◆ **Data supplied**:
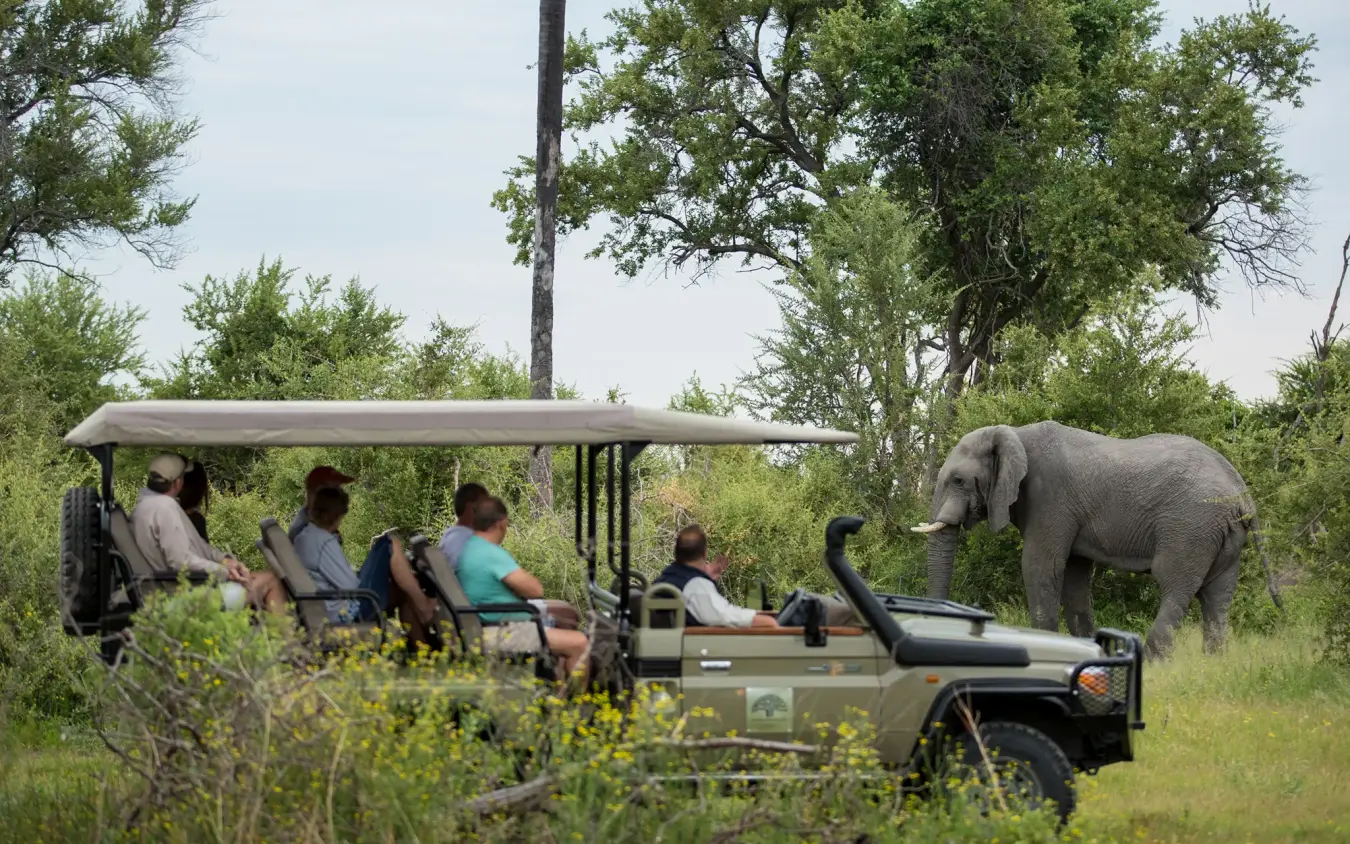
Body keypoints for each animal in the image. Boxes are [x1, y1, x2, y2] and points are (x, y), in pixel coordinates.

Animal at [911, 421, 1280, 660]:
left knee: (1176, 584)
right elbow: (1075, 576)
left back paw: (1154, 662)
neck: (1013, 433)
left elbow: (1040, 567)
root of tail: (1242, 492)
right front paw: (1086, 650)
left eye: (958, 481)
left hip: (1191, 526)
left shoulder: (1050, 499)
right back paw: (1213, 662)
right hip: (1224, 533)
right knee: (1218, 594)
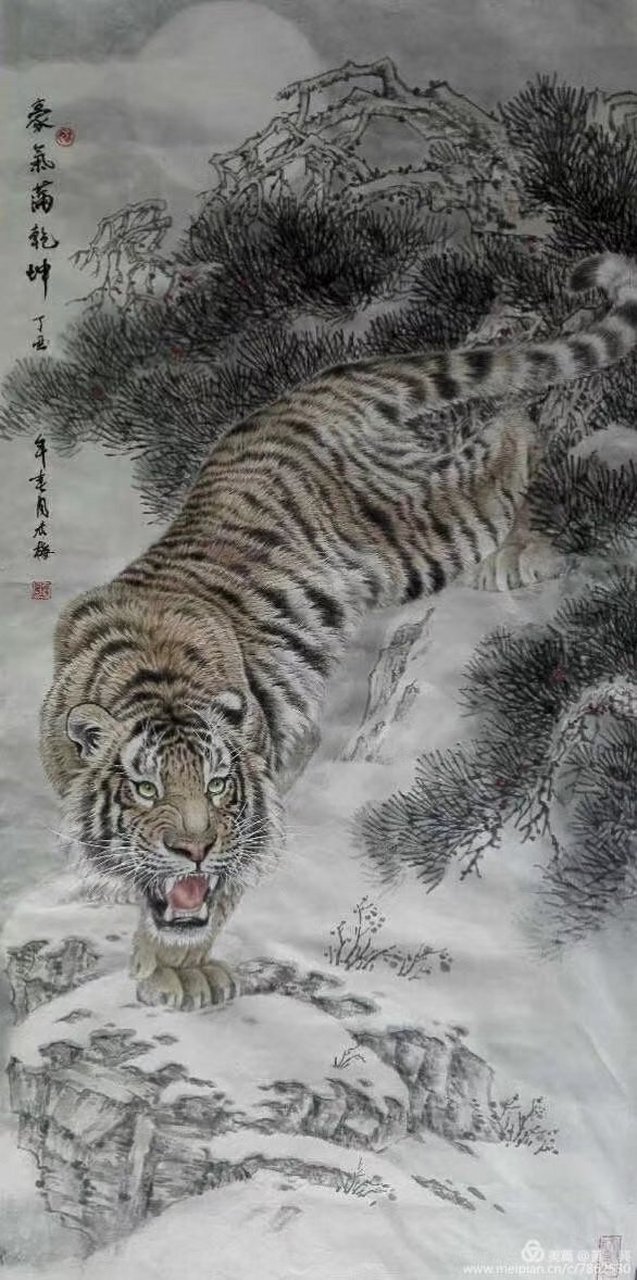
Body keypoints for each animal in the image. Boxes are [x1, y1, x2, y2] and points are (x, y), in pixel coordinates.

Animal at [40, 252, 637, 1010]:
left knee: (506, 439)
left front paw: (176, 965)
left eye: (219, 785)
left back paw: (524, 503)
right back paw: (519, 550)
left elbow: (219, 885)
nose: (194, 846)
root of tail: (302, 395)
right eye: (144, 791)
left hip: (411, 536)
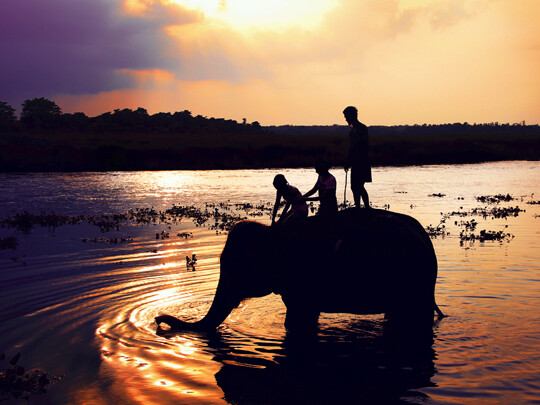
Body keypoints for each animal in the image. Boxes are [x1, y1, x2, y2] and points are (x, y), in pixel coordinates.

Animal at [155, 208, 442, 332]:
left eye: (237, 267)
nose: (158, 320)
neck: (274, 232)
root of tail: (425, 238)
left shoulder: (302, 280)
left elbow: (298, 319)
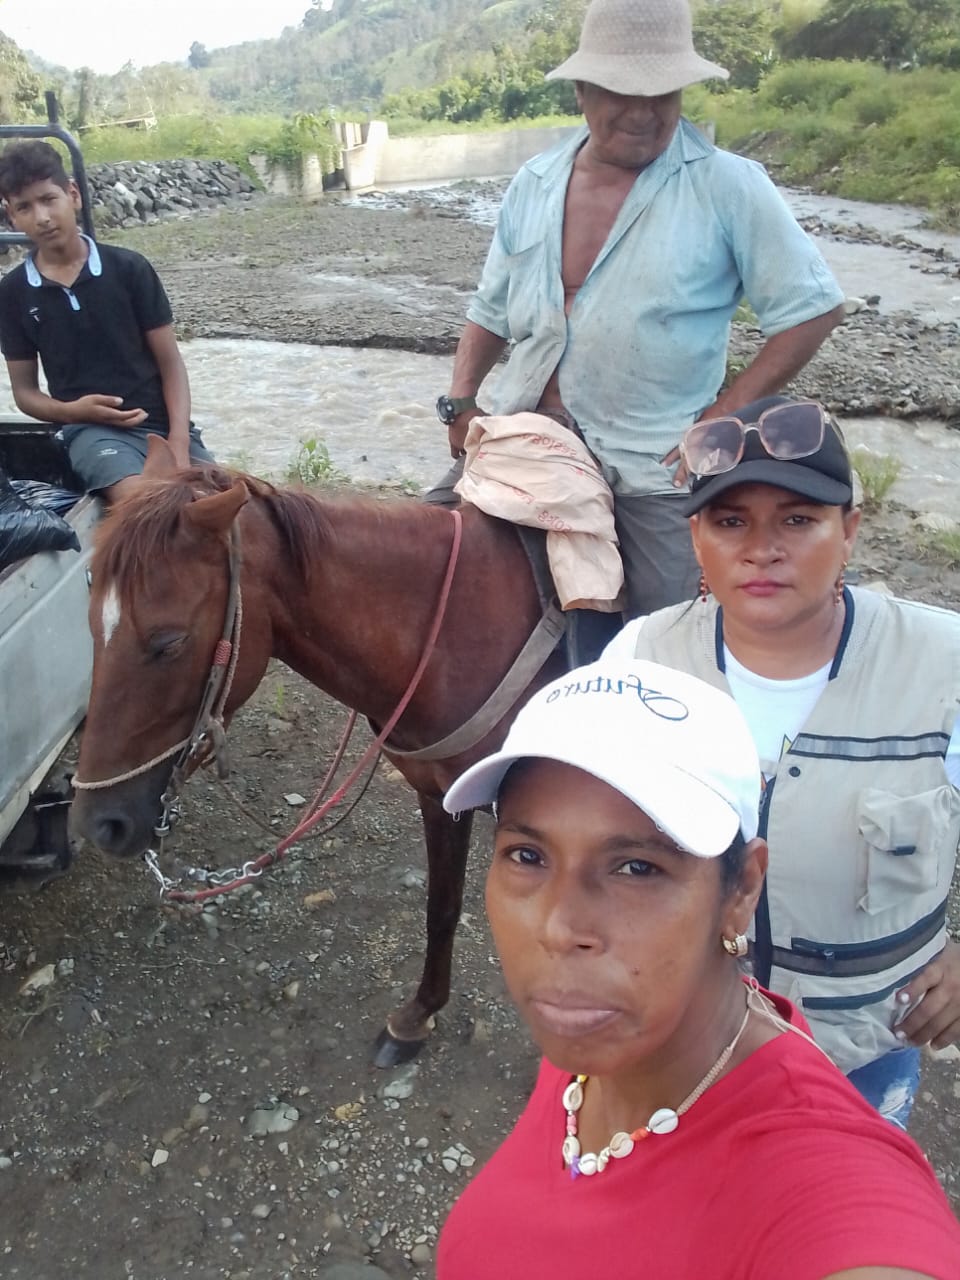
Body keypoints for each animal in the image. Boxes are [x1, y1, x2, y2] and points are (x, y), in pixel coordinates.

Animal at [70, 436, 569, 1066]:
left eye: (168, 642)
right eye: (89, 624)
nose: (98, 824)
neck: (456, 629)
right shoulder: (440, 797)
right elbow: (442, 908)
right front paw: (418, 1015)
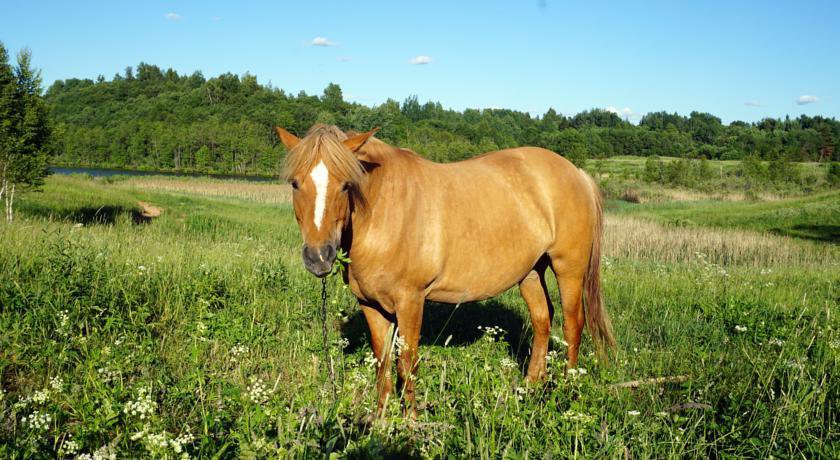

◆ **Task**:
In your copy, repeat the records above exactly and include no images.

◆ **Written reply**:
Body keypoints for each animal in the image. Boxes are [x1, y1, x2, y2] and points are (x, y), in pixel coordinates.

Animal at [911, 421, 1280, 660]:
left knee: (1176, 584)
right elbow: (1075, 576)
left back paw: (1154, 662)
neck: (1013, 433)
left elbow: (1040, 567)
root of tail: (1242, 492)
right front paw: (1086, 650)
left eye: (958, 481)
left hip: (1191, 526)
left shoulder: (1050, 499)
right back paw: (1213, 662)
right hip: (1224, 533)
right knee: (1218, 594)
Body keypoints for each animal in the image. Boxes are [x1, y1, x2, y2] and points are (x, y), in pixel coordinates.

Animal at [40, 252, 637, 1010]:
left knee: (506, 439)
left front paw: (176, 965)
left eye: (219, 785)
left back paw: (524, 503)
right back paw: (519, 550)
left elbow: (219, 885)
nose: (194, 846)
root of tail: (302, 395)
right eye: (144, 791)
left hip: (411, 536)
Body keypoints for each animal in the image. Boxes are [x1, y1, x2, y2] and points are (x, y), in pixel coordinates.

Animal at [155, 208, 442, 332]:
left eye: (237, 267)
nose: (158, 320)
neck: (274, 232)
root of tail: (425, 238)
left shoulder: (302, 280)
left elbow: (298, 319)
Body keypoints for each animal in the image. Boxes are [x1, y1, x2, y2] and points are (x, y), in pixel coordinates.

Animal at [70, 436, 569, 1066]:
left eye: (168, 642)
right eye: (89, 624)
nose: (98, 824)
neck: (456, 629)
right shoulder: (440, 797)
right elbow: (442, 908)
right front paw: (418, 1015)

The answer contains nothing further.